=== Assigned task A ===
In the radeonsi patch on precomputed division factors, which operations make up the fast division?
=== Assigned task B ===
Pick up the radeonsi patch on precomputed division factors and continue it from the point where it stops.

From: Marek Olšák <marek.ol...@amd.com>

We know the divisors when we upload them, so instead we can precompute
and upload division factors derived from each divisor.

This fast division consists of add, mul_hi, and two shifts,
and we have to load 4 dwords intead of 1.

This probably won't affect any apps.
---
 src/gallium/drivers/radeonsi/si_shader.c | 46 +++++++++++++++-----------------
 src/gallium/drivers/radeonsi/si_state.c  | 42 ++++++++++++++++++++++++-----
 src/gallium/drivers/radeonsi/si_state.h  |  2 +-
 3 files changed, 57 insertions(+), 33 deletions(-)

diff --git a/src/gallium/drivers/radeonsi/si_shader.c 
b/src/gallium/drivers/radeonsi/si_shader.c
index 36f58e2..90cb059 100644
--- a/src/gallium/drivers/radeonsi/si_shader.c
+++ b/src/gallium/drivers/radeonsi/si_shader.c
@@ -421,34 +421,20 @@ static LLVMValueRef get_tcs_in_vertex_dw_stride(struct 
si_shader_context *ctx)

=== Excerpted data ===
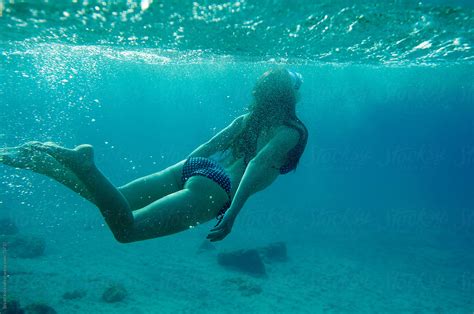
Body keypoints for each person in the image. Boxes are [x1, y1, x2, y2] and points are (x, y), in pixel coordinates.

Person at [0, 68, 308, 243]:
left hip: (196, 169)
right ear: (291, 95)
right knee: (126, 230)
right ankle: (84, 165)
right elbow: (255, 166)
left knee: (111, 198)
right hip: (218, 189)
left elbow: (205, 149)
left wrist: (188, 174)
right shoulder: (290, 131)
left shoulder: (247, 119)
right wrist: (230, 215)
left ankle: (38, 161)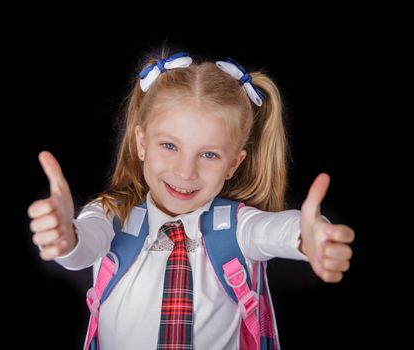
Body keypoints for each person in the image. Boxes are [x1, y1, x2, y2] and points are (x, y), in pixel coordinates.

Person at [28, 52, 355, 350]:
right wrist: (64, 237)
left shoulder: (236, 229)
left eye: (209, 154)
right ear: (142, 144)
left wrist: (309, 237)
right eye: (169, 146)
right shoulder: (113, 215)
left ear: (233, 165)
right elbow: (83, 245)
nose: (186, 172)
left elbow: (275, 231)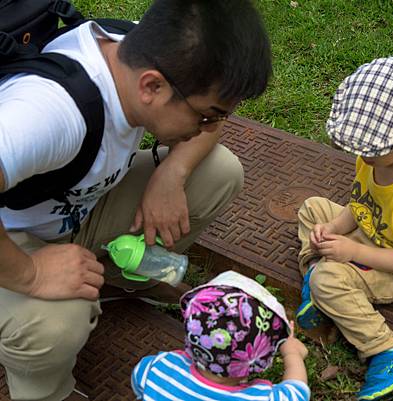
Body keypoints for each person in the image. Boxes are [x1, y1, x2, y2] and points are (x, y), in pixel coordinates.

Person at [0, 1, 272, 400]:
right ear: (152, 87)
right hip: (13, 241)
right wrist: (31, 274)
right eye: (205, 116)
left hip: (71, 211)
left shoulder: (139, 47)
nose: (209, 127)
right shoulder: (50, 112)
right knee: (57, 322)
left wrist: (171, 174)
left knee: (217, 173)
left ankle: (113, 283)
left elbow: (207, 133)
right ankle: (45, 390)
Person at [295, 57, 393, 400]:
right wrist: (333, 229)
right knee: (312, 209)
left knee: (330, 280)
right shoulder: (373, 159)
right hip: (376, 235)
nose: (363, 155)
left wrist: (352, 252)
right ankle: (317, 278)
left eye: (373, 149)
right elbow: (360, 204)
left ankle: (389, 352)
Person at [131, 270, 310, 400]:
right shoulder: (262, 398)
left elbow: (138, 384)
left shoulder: (158, 367)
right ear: (260, 359)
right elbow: (297, 392)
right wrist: (292, 353)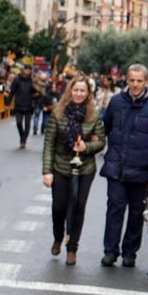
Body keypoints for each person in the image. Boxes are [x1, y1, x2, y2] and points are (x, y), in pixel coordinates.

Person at [100, 64, 148, 267]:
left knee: (135, 213)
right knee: (114, 208)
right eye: (132, 80)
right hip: (117, 167)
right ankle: (110, 251)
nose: (135, 84)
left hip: (142, 170)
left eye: (140, 81)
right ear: (126, 80)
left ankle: (130, 252)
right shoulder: (116, 102)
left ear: (146, 81)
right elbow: (104, 128)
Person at [42, 74, 105, 266]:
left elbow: (101, 141)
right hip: (60, 166)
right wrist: (47, 171)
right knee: (59, 207)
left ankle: (72, 248)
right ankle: (58, 236)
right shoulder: (58, 113)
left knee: (78, 208)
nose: (79, 94)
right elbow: (49, 144)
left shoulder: (94, 116)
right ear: (70, 91)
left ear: (88, 94)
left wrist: (87, 147)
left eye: (82, 91)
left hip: (84, 169)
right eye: (76, 90)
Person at [7, 65, 37, 149]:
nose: (27, 71)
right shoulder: (17, 79)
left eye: (29, 69)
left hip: (29, 105)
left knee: (27, 124)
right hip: (19, 104)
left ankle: (23, 140)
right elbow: (12, 92)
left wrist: (35, 96)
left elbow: (37, 91)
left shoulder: (32, 80)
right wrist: (7, 103)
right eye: (26, 69)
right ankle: (22, 135)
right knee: (18, 122)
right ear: (23, 70)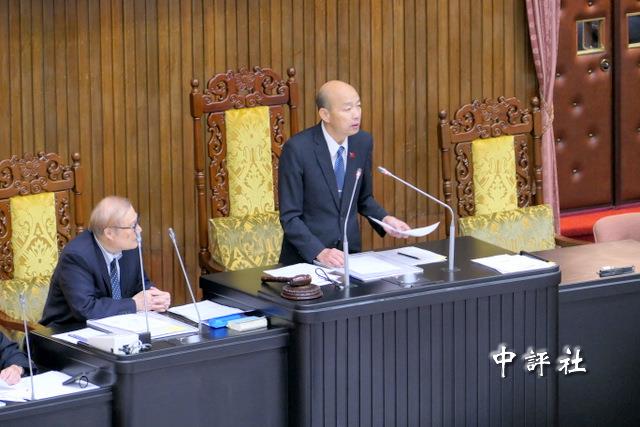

=== Answer box A ===
An add, a mul_hi, and two shifts.

=== Answer box B ===
                        return LLVMConstInt(ctx->i32, stride, 0);
                }
                return si_unpack_param(ctx, ctx->param_vs_state_bits, 24, 8);
 
        default:
                assert(0);
                return NULL;
        }
 }
 
-static LLVMValueRef get_instance_index_for_fetch(
-       struct si_shader_context *ctx,
-       unsigned param_start_instance, LLVMValueRef divisor)
-{
-       LLVMValueRef result = ctx->abi.instance_id;
-
-       /* The division must be done before START_INSTANCE is added. */
-       if (divisor != ctx->i32_1)
-               result = LLVMBuildUDiv(ctx->ac.builder, result, divisor, "");
-
-       return LLVMBuildAdd(ctx->ac.builder, result,
-                           LLVMGetParam(ctx->main_fn, param_start_instance), 
"");
-}
-
 /* Bitcast <4 x float> to <2 x double>, extract the component, and convert
  * to float. */
 static LLVMValueRef extract_double_to_float(struct si_shader_context *ctx,
                                            LLVMValueRef vec4,
                                            unsigned double_index)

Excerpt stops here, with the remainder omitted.